- [Extract to read]
┌──

Saturday 10 November 2007

Compare in forth

Compare is a string comparison word in Forth
compare (c-addr-1 len1 c-addr-2 len2 -- n )

This takes two strings and leaves a flag. (0 for a match. -1 less than. +1 greater than.)
Typically this is written in either C or Assembler and documented in some kind of psuedo-pascal such as source-index := source-index + 1;

Wednesday 7 November 2007

Ping from forth (Swiftforth)




\
\ ping sites from swiftforth by Alban 7/10/2007
\
REQUIRES winsock
LIBRARY ICMP.DLL OPENDLLS
0 IMPORT: IcmpCreateFile
8 IMPORT: IcmpSendEcho
1 IMPORT: IcmpCloseHandle

CLASS ICMP_OPTIONS
CVARIABLE TTL
CVARIABLE TOS
CVARIABLE Flags
CVARIABLE Size
VARIABLE Data

: init
32 TTL C!
0 TOS C!
0 Flags C!
0 Size C!
0 Data ! ;

END-CLASS



CLASS ICMP_ECHO_REPLY
VARIABLE Address
VARIABLE Status
VARIABLE RTTime
HVARIABLE DataSize
HVARIABLE Reserved
VARIABLE DataPtr
ICMP_OPTIONS BUILDS OPTS
64 BUFFER: Data
: init
32 DataSize H!
Data DataPtr ! ;
END-CLASS

CLASS PINGER
VARIABLE hICMP
VARIABLE ipAddress
VARIABLE lastStatus
VARIABLE timeout
ICMP_OPTIONS BUILDS OPTS
ICMP_ECHO_REPLY BUILDS ER
256 BUFFER: Request-data
: init-socks
$101 PAD :: WSAStartup drop ;
: init-send-buffer
z" 0123456789 ABCDEFGHIJKLMNOPQRSTUVWXYZ 9876543210"
zcount Request-data zplace ;

: >address ( z" -- )
ZCOUNT PAD ZPLACE
PAD :: inet_addr DUP 1+ ?EXIT
DROP
PAD :: gethostbyname DUP IF 3 CELLS + @ @ @ THEN
DUP 0= IF -1 ABORT" PINGER invalid host error" THEN
ipAddress ! ;

: create-file :: IcmpCreateFile hICMP ! ;

: init init-socks create-file init-send-buffer
OPTS init ER init
5000 timeout ! ;

: close hICMP @ :: IcmpCloseHandle ;

: send-ping hICMP @ ipAddress @ Request-Data 32
OPTS TTL ER Address 62 timeout @ :: IcmpSendEcho lastStatus ! ;

: rtt er RTTime c@ ;

: results rtt ." ms " . ;

: ping PAD 64 ERASE ( ping named site )
BL WORD HERE COUNT PAD SWAP CMOVE
PAD >address
send-ping drop
results ;
END-CLASS


PINGER BUILDS ICMP
ICMP init

\ usage examples
\ icmp ping www.apple.com
\ icmp ping www.bbc.co.uk
\ z" 10.10.10.1" icmp >address
\ icmp send-ping icmp rtt .

└──

- [Source information]
┌──

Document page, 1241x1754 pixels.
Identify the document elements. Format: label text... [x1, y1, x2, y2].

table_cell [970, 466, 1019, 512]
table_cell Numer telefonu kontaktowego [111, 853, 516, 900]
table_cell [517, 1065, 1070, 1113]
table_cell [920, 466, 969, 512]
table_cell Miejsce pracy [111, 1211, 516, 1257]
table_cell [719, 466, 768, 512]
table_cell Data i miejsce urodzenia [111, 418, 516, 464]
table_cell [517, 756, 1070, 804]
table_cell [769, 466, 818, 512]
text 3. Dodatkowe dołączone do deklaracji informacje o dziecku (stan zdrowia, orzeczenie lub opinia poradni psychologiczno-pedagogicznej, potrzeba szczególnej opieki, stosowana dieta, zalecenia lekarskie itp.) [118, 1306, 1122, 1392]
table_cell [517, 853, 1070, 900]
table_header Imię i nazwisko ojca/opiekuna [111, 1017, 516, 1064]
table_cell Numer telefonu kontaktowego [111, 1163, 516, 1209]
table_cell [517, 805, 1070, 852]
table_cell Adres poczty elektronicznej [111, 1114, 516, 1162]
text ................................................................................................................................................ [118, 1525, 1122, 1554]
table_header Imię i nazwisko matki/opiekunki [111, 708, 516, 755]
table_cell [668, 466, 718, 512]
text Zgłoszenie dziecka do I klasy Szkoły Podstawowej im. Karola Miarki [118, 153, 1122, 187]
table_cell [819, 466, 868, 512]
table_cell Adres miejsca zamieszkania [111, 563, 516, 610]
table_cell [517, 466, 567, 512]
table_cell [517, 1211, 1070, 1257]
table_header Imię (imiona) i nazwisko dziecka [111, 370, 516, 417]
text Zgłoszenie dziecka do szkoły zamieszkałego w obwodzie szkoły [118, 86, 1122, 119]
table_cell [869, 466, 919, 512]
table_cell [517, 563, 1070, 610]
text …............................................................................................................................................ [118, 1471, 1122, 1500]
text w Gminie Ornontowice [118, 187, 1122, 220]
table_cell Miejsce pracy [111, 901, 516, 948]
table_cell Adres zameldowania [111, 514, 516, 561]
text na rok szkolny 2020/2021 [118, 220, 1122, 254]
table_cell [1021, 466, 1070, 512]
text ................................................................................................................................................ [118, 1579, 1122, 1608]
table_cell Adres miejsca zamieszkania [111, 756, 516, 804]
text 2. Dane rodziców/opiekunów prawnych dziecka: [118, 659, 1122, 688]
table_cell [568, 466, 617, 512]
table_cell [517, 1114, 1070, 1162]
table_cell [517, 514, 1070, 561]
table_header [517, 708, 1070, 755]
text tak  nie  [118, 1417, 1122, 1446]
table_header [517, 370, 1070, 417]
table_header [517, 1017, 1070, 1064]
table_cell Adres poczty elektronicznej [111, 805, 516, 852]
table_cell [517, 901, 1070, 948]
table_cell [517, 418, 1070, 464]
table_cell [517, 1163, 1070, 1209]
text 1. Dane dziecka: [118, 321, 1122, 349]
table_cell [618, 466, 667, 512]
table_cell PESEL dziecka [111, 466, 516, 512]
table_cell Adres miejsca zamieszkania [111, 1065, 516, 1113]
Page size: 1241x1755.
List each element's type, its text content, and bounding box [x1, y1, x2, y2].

└──

- [Required work]
A) Translate this sentence from the Forth post into Spanish: "This takes two strings and leaves a flag."
B) Please write what comes next in the Forth blog post, starting after its final usage comment line.

- [Expected responses]
A) Esto toma dos cadenas y deja un indicador.

B)
Saturday 3 November 2007

duped by forth

Forth being a stack language a common exercise is writing a definition of 2DUP that copies the top two items on the stack.

It is cheating to look into the guts of your favourite forth compiler.

I figured quickly that -

: 2DUP dup rot dup rot swap ;

Would work - but it is not exactly going to be fast to execute five steps.

It is a bad sign that dup rot is in there twice so is there some word that does dup rot already?
Well there doesn’t seem to be.

However the word over is also a kind of dup but it duplicates the 2nd value on the stack and brings it the top.

So my second attempt is : 2DUP (n1 n2 - - n1 n2 n1 n2 ) over over ;

This decompiles as:-
8 # EBP SUB EBX 4 [EBP] MOV 8 [EBP] EAX MOV EAX 0 [EBP] MOV
so has to be quite good..

This decompiles the same as the built in definition on the system that I am using (which uses EBP as the data stack and ESP as the return stack.)
There other bad ways of writing 2DUP one way is to use tuck instead of the first over

: 2DUP tuck over ;

This also works but is worse code as tuck does more work than over does.

One annoying thing about forth is that forth kernels tend to be written in assembly language – there is a long tradition of doing that for performance.

It is a shame that more use is not made of optimizing meta-compilers so that more of Forth can be written in Forth and then we could see how the experts would write these standard words.